Reproduce, without any changes, only the part of the data below that starts at the line containing "00:00-03:59: median 5.16, box" and continues through its final line.
START DATA EXTRACTS
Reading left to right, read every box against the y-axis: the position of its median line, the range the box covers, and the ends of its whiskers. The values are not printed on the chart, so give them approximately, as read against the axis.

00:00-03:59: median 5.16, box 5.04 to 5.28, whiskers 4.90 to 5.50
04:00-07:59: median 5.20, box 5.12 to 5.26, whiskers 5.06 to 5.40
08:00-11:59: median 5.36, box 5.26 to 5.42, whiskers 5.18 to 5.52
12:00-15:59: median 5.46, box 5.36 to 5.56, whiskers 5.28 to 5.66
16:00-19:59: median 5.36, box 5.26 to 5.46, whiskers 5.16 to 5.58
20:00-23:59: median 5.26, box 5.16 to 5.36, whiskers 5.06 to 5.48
END DATA EXTRACTS
▶ SOLUTION
00:00-03:59: median 5.16, box 5.04 to 5.28, whiskers 4.90 to 5.50
04:00-07:59: median 5.20, box 5.12 to 5.26, whiskers 5.06 to 5.40
08:00-11:59: median 5.36, box 5.26 to 5.42, whiskers 5.18 to 5.52
12:00-15:59: median 5.46, box 5.36 to 5.56, whiskers 5.28 to 5.66
16:00-19:59: median 5.36, box 5.26 to 5.46, whiskers 5.16 to 5.58
20:00-23:59: median 5.26, box 5.16 to 5.36, whiskers 5.06 to 5.48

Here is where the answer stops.